### [Reading passage]
<<<<

Three major tributaries of the Santa Clara River and numerous minor watercourses and washes drain the ridge: Castaic Creek, San Francisquito Creek, and Bouquet Creek.

Three sag ponds nestle within the narrow valley that divides the mountains from the Antelope Valley: Hughes Lake, Munz Lakes, and Elizabeth Lake.

==Human history==

===Native American habitation===

The Native population of California in the Sierra Pelona and Santa Susana Mountains included the Tataviam and Serrano people. They traded with the Tongva and Chumash to the south and west, until the Spanish colonization of the Americas relocated them from their homelands.

===18th and 19th centuries===
The San Francisquito Canyon, which runs north-south through the mountains, served as a major wagon route between the Antelope and San Fernando Valleys. This corridor summited at San Francisquito Pass and was part of the El Camino Viejo - an alternate land route to the El Camino Real for reaching northern Spanish and Mexican colonial Alta California - as well as the Butterfield Overland Mail route.

>>>>

### [Work task A]
Answer these from the Sierra Pelona text:
(i) Which three sag ponds lie in the valley between the mountains and the Antelope Valley?
(ii) Which two Native peoples lived in the Sierra Pelona and Santa Susana Mountains?
(iii) At which pass did the San Francisquito Canyon corridor summit?
### [Work task B]
Please carry on the Sierra Pelona text with a few sentences that pick up right after its final sentence.
The data is not needed for any of this work.

### [Source material]
<<<<

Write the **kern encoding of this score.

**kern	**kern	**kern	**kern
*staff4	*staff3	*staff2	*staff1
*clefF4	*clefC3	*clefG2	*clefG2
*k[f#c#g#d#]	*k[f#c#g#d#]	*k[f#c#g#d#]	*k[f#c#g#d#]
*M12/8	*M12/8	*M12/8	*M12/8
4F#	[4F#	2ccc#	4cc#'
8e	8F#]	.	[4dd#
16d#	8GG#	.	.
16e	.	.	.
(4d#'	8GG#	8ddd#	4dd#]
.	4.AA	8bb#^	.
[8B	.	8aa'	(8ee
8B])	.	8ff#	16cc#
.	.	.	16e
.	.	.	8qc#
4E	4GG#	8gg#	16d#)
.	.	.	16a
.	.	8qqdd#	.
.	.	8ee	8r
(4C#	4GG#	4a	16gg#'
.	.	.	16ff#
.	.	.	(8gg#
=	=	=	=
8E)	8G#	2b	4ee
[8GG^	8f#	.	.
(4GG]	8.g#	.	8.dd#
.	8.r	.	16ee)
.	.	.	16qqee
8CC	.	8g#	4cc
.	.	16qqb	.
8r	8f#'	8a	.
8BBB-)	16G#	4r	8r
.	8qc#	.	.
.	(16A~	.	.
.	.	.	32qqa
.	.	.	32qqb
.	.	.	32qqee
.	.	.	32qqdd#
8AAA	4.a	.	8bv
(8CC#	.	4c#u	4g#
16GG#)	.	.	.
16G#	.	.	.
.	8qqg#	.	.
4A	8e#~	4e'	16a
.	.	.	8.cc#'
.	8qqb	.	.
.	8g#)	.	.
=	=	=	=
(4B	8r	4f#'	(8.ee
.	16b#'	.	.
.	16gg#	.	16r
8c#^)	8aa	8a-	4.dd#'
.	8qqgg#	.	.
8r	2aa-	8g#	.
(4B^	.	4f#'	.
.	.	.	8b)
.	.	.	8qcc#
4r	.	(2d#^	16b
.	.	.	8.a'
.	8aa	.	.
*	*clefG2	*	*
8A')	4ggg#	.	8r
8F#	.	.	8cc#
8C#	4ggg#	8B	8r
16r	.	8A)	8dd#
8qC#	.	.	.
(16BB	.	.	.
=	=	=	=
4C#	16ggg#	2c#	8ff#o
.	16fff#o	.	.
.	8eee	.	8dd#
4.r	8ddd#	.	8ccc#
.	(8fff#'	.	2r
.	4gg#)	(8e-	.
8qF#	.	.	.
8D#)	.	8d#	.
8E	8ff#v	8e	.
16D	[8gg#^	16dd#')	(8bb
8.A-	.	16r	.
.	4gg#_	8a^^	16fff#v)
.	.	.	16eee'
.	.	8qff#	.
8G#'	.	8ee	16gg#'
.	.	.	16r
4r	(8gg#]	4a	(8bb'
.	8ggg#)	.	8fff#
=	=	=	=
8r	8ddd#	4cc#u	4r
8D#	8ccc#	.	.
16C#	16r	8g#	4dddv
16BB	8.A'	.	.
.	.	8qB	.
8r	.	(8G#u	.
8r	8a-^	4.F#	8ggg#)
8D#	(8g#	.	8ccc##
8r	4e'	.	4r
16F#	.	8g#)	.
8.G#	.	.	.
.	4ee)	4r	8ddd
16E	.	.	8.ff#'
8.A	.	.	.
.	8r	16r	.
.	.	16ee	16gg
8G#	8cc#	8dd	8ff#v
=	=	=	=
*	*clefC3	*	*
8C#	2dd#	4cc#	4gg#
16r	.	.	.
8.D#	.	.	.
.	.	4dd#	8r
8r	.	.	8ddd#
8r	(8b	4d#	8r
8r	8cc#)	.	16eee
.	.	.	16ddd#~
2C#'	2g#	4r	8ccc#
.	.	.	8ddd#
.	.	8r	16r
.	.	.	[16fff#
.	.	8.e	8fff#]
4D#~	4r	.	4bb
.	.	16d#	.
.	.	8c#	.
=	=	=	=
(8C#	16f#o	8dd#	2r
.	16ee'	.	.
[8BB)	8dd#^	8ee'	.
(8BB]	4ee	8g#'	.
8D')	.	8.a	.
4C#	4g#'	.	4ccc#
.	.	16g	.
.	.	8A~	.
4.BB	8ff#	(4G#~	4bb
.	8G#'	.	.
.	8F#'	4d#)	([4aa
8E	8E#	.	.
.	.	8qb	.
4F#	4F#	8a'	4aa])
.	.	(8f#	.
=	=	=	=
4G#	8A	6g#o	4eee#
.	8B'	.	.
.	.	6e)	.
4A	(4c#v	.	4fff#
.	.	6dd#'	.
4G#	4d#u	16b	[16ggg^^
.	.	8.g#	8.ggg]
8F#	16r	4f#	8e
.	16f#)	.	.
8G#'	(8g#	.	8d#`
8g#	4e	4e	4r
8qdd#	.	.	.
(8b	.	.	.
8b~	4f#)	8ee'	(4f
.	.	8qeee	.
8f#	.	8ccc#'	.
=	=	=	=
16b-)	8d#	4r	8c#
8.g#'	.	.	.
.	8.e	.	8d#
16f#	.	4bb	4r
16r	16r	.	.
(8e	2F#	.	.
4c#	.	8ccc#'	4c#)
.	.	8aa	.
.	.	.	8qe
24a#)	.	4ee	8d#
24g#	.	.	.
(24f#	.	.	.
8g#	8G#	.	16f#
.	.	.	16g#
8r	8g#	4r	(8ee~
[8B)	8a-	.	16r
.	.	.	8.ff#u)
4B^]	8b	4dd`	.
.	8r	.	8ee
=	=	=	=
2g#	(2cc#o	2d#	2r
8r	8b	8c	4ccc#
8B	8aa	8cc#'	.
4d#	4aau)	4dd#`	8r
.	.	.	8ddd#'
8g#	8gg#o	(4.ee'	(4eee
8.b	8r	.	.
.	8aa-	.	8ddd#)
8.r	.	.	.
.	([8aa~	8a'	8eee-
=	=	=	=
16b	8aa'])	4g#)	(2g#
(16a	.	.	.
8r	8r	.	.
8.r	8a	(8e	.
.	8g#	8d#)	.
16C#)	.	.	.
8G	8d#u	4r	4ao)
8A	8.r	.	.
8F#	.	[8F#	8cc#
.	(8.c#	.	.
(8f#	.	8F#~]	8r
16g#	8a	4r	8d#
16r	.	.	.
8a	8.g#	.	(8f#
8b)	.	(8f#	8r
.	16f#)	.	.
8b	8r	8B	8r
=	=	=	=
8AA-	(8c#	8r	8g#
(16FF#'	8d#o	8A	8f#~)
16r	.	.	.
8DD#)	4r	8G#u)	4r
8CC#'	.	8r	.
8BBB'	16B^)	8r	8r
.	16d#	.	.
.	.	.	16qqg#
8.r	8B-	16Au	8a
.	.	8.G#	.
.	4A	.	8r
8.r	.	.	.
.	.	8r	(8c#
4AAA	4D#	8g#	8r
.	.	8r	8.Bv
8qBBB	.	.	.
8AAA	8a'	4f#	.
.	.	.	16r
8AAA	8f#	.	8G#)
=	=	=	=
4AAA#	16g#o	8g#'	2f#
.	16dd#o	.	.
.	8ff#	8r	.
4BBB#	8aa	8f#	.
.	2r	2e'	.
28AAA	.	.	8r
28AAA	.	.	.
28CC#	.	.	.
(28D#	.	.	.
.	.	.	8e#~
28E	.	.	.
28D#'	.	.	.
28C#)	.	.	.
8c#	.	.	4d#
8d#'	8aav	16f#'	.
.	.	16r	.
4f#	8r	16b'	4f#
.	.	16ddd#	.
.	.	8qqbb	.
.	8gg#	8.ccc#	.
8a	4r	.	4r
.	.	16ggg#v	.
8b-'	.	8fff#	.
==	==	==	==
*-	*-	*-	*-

>>>>

### [Task answer A]
(i) Hughes Lake, Munz Lakes, and Elizabeth Lake
(ii) The Tataviam and Serrano people
(iii) San Francisquito Pass

### [Task answer B]
===20th century===
The Ridge Route, a landmark two-lane highway that connected Los Angeles to the rest of California, was built along the western flank of the ridge and was completed in 1915. It was later bypassed by the Ridge Route Alternate (US 99) in 1930, itself superseded by Interstate 5 completed in 1971.

The rapid development of Southern California throughout the 20th century saw construction of the Los Angeles Aqueduct and five separate reservoirs to supply water to the region: Castaic Lake, Bouquet Reservoir, Drinkwater Reservoir,
Pyramid Lake and Dry Canyon Reservoir and the St. Francis Reservoir, both now drained and destroyed.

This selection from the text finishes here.